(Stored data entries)
== Segment start ==

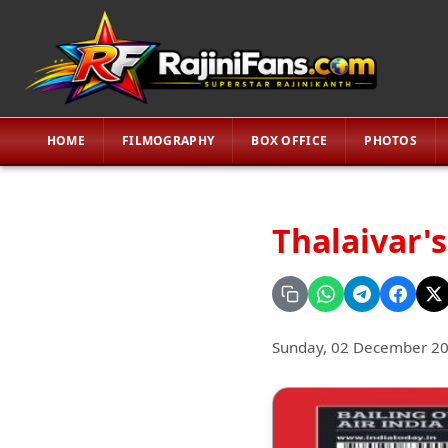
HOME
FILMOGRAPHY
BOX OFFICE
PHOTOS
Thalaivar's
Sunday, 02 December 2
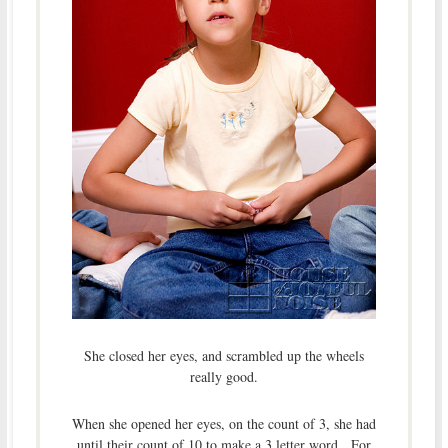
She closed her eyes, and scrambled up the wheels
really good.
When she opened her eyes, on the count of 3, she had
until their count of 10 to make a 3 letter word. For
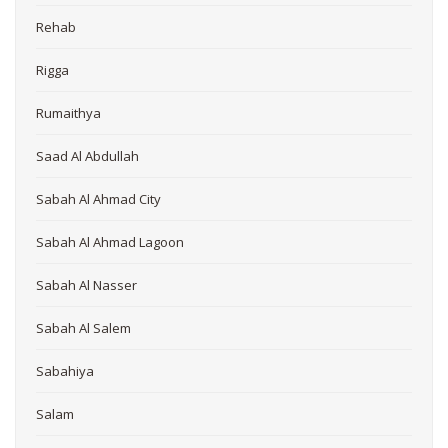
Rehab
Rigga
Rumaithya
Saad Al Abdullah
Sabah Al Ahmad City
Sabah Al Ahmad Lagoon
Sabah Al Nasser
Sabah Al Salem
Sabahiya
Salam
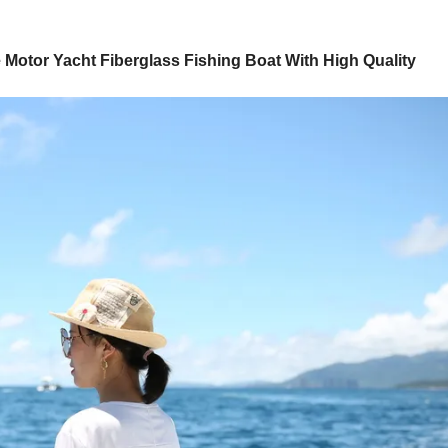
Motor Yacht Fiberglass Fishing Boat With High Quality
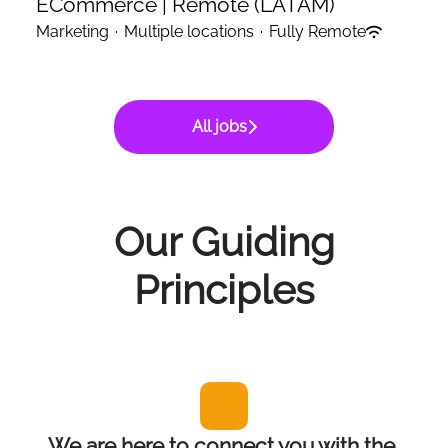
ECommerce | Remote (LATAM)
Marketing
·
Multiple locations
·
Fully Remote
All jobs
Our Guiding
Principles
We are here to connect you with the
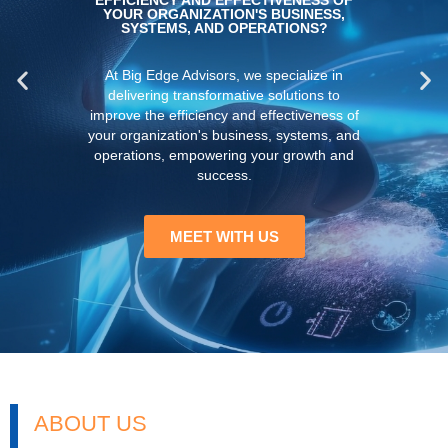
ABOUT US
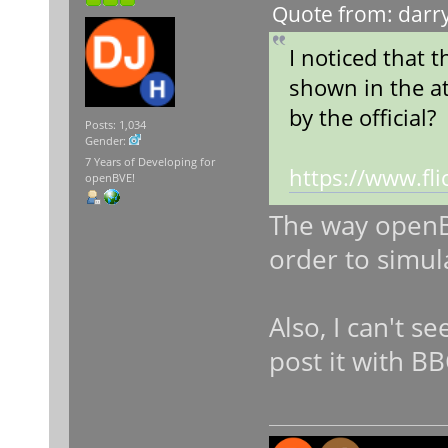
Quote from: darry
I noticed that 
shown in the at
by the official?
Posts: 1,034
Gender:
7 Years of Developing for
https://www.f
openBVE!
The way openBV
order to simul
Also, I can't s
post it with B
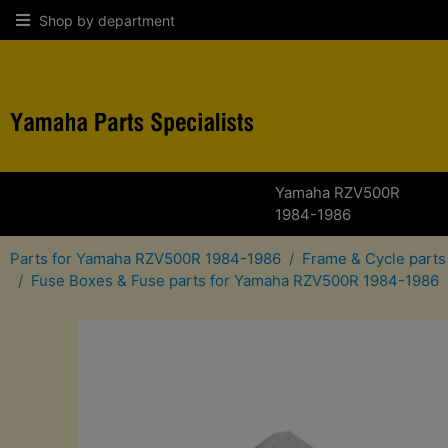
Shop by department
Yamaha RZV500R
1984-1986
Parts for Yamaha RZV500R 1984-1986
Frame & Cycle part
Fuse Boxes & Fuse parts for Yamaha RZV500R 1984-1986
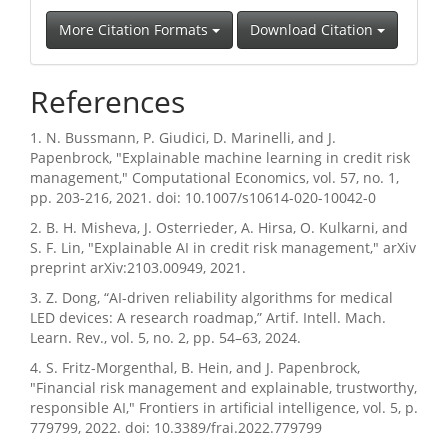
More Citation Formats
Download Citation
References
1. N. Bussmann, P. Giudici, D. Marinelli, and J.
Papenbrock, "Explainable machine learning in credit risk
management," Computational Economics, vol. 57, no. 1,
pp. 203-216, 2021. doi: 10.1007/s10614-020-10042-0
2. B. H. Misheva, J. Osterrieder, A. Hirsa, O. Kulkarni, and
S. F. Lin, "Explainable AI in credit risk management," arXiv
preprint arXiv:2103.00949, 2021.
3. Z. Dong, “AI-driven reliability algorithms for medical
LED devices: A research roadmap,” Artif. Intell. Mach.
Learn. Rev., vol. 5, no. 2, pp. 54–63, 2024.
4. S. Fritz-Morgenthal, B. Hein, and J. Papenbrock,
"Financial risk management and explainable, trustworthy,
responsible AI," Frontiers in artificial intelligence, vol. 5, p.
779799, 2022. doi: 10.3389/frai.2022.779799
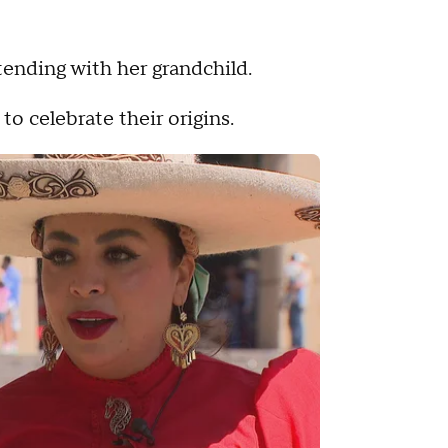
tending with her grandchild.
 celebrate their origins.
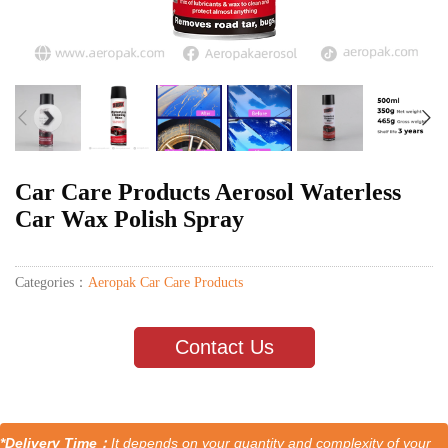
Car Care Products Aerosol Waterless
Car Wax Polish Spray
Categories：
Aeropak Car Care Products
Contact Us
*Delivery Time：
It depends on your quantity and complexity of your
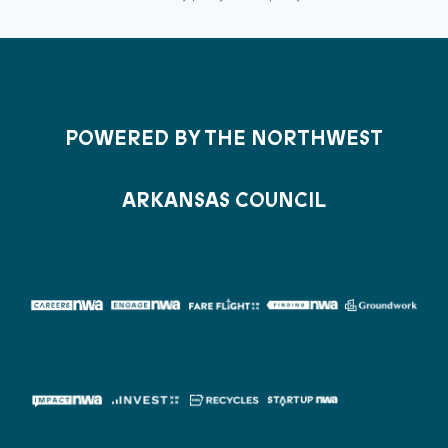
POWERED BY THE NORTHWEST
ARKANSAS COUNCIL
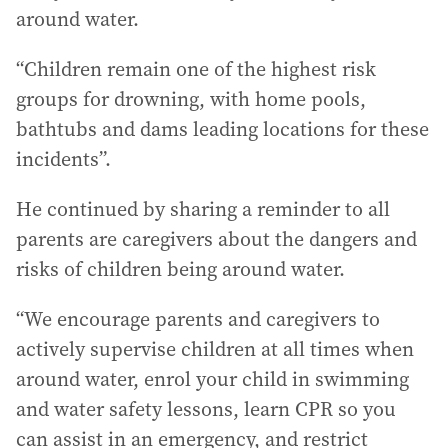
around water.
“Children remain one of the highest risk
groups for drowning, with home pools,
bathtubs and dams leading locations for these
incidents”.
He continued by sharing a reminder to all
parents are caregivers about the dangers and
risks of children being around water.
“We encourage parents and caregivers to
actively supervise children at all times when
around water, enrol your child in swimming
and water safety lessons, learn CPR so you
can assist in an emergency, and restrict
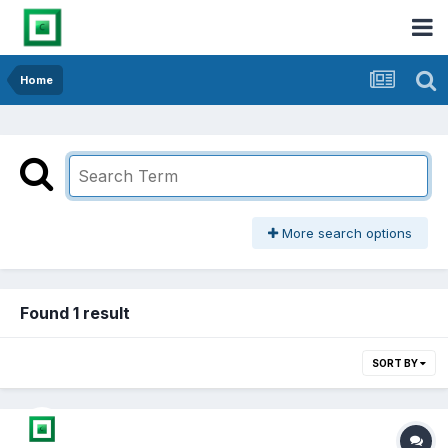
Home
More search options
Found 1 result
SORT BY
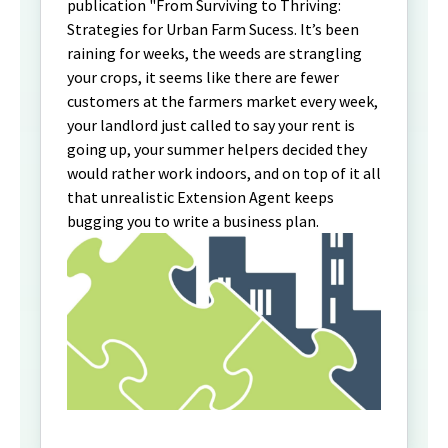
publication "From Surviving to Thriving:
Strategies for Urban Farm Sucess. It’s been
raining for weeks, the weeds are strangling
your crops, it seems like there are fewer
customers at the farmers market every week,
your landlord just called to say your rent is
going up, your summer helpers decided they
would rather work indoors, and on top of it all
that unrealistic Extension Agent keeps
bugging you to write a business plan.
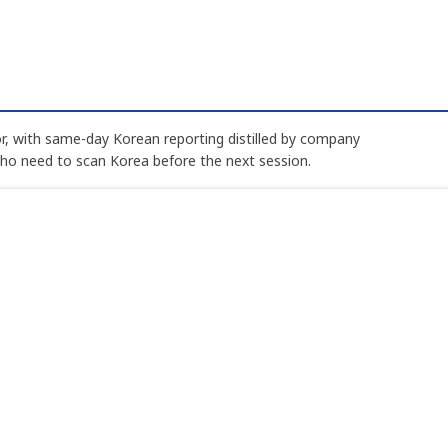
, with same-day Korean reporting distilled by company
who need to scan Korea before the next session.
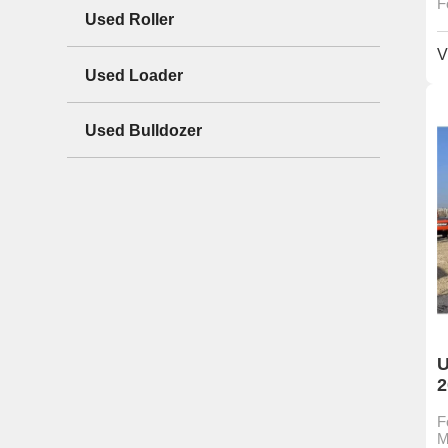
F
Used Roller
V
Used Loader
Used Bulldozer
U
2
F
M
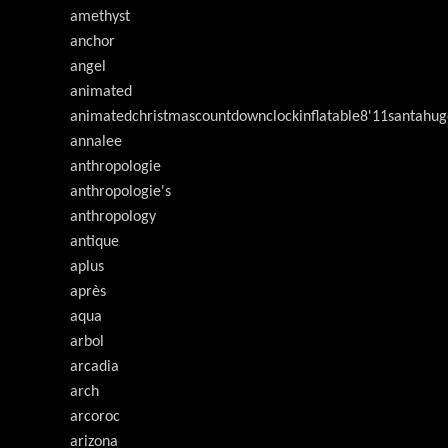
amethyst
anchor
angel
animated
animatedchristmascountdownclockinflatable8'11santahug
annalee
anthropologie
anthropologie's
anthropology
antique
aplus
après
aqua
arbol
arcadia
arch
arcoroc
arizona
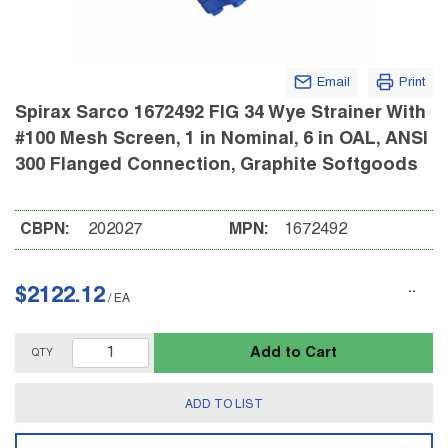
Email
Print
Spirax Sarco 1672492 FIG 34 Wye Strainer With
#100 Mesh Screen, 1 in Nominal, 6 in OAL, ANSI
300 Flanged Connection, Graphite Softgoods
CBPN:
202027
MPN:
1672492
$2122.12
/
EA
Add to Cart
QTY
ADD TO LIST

== Segment end ==

» PROBLEM TO SOLVE
Copy out every one of the lines above, character for character, and leave the pictures out of your answer.

» OUTPUT OF THE EXERCISE
HOME
FILMOGRAPHY
BOX OFFICE
PHOTOS
Thalaivar's
Sunday, 02 December 2
She closed her eyes, and scrambled up the wheels
really good.
When she opened her eyes, on the count of 3, she had
until their count of 10 to make a 3 letter word. For
Rehab
Rigga
Rumaithya
Saad Al Abdullah
Sabah Al Ahmad City
Sabah Al Ahmad Lagoon
Sabah Al Nasser
Sabah Al Salem
Sabahiya
Salam
Motor Yacht Fiberglass Fishing Boat With High Quality
ECommerce | Remote (LATAM)
Marketing
·
Multiple locations
·
Fully Remote
All jobs
Our Guiding
Principles
We are here to connect you with the
ABOUT US
Quote from: darry
I noticed that 
shown in the at
by the official?
Posts: 1,034
Gender:
7 Years of Developing for
https://www.f
openBVE!
The way openBV
order to simul
Also, I can't s
post it with B
Shop by department
Yamaha RZV500R
1984-1986
Parts for Yamaha RZV500R 1984-1986
Frame & Cycle part
Fuse Boxes & Fuse parts for Yamaha RZV500R 1984-1986
More Citation Formats
Download Citation
References
1. N. Bussmann, P. Giudici, D. Marinelli, and J.
Papenbrock, "Explainable machine learning in credit risk
management," Computational Economics, vol. 57, no. 1,
pp. 203-216, 2021. doi: 10.1007/s10614-020-10042-0
2. B. H. Misheva, J. Osterrieder, A. Hirsa, O. Kulkarni, and
S. F. Lin, "Explainable AI in credit risk management," arXiv
preprint arXiv:2103.00949, 2021.
3. Z. Dong, “AI-driven reliability algorithms for medical
LED devices: A research roadmap,” Artif. Intell. Mach.
Learn. Rev., vol. 5, no. 2, pp. 54–63, 2024.
4. S. Fritz-Morgenthal, B. Hein, and J. Papenbrock,
"Financial risk management and explainable, trustworthy,
responsible AI," Frontiers in artificial intelligence, vol. 5, p.
779799, 2022. doi: 10.3389/frai.2022.779799
tending with her grandchild.
 celebrate their origins.
Car Care Products Aerosol Waterless
Car Wax Polish Spray
Categories：
Aeropak Car Care Products
Contact Us
*Delivery Time：
It depends on your quantity and complexity of your
POWERED BY THE NORTHWEST
ARKANSAS COUNCIL
around water.
“Children remain one of the highest risk
groups for drowning, with home pools,
bathtubs and dams leading locations for these
incidents”.
He continued by sharing a reminder to all
parents are caregivers about the dangers and
risks of children being around water.
“We encourage parents and caregivers to
actively supervise children at all times when
around water, enrol your child in swimming
and water safety lessons, learn CPR so you
can assist in an emergency, and restrict
Home
More search options
Found 1 result
SORT BY
publication "From Surviving to Thriving:
Strategies for Urban Farm Sucess. It’s been
raining for weeks, the weeds are strangling
your crops, it seems like there are fewer
customers at the farmers market every week,
your landlord just called to say your rent is
going up, your summer helpers decided they
would rather work indoors, and on top of it all
that unrealistic Extension Agent keeps
bugging you to write a business plan.
, with same-day Korean reporting distilled by company
who need to scan Korea before the next session.
F
Used Roller
V
Used Loader
Used Bulldozer
U
2
F
M
amethyst
anchor
angel
animated
animatedchristmascountdownclockinflatable8'11santahug
annalee
anthropologie
anthropologie's
anthropology
antique
aplus
après
aqua
arbol
arcadia
arch
arcoroc
arizona
Email
Print
Spirax Sarco 1672492 FIG 34 Wye Strainer With
#100 Mesh Screen, 1 in Nominal, 6 in OAL, ANSI
300 Flanged Connection, Graphite Softgoods
CBPN:
202027
MPN:
1672492
$2122.12
/
EA
Add to Cart
QTY
ADD TO LIST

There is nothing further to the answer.